Scan the data for "MacBook" and copy each matching line.
# # # #
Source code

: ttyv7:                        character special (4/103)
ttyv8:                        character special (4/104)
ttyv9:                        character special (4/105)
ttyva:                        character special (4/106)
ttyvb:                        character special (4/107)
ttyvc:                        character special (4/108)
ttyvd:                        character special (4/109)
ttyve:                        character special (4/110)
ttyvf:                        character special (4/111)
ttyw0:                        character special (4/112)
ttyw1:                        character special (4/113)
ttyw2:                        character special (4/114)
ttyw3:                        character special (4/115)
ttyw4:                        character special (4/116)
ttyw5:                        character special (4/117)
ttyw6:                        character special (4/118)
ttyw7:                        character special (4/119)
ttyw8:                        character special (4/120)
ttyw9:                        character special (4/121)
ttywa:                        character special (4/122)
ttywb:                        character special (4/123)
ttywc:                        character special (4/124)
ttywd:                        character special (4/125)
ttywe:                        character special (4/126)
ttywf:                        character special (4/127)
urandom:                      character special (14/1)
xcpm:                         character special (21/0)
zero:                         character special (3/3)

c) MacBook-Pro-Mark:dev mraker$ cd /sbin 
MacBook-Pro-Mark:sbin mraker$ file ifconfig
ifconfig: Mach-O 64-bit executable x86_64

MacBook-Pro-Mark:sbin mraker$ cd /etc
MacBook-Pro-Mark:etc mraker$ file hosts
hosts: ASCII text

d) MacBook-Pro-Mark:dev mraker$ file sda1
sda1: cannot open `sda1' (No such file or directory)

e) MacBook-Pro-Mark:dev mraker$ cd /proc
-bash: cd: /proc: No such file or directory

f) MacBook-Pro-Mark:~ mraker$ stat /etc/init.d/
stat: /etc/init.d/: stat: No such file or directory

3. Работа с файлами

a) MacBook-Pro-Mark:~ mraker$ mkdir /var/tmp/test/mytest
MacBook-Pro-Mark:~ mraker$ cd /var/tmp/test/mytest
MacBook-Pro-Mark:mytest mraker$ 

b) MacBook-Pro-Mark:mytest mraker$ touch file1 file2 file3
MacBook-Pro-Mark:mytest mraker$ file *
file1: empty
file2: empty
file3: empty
# # # #
§ Solution to this task
c) MacBook-Pro-Mark:dev mraker$ cd /sbin 
MacBook-Pro-Mark:sbin mraker$ file ifconfig
MacBook-Pro-Mark:sbin mraker$ cd /etc
MacBook-Pro-Mark:etc mraker$ file hosts
d) MacBook-Pro-Mark:dev mraker$ file sda1
e) MacBook-Pro-Mark:dev mraker$ cd /proc
f) MacBook-Pro-Mark:~ mraker$ stat /etc/init.d/
a) MacBook-Pro-Mark:~ mraker$ mkdir /var/tmp/test/mytest
MacBook-Pro-Mark:~ mraker$ cd /var/tmp/test/mytest
MacBook-Pro-Mark:mytest mraker$ 
b) MacBook-Pro-Mark:mytest mraker$ touch file1 file2 file3
MacBook-Pro-Mark:mytest mraker$ file *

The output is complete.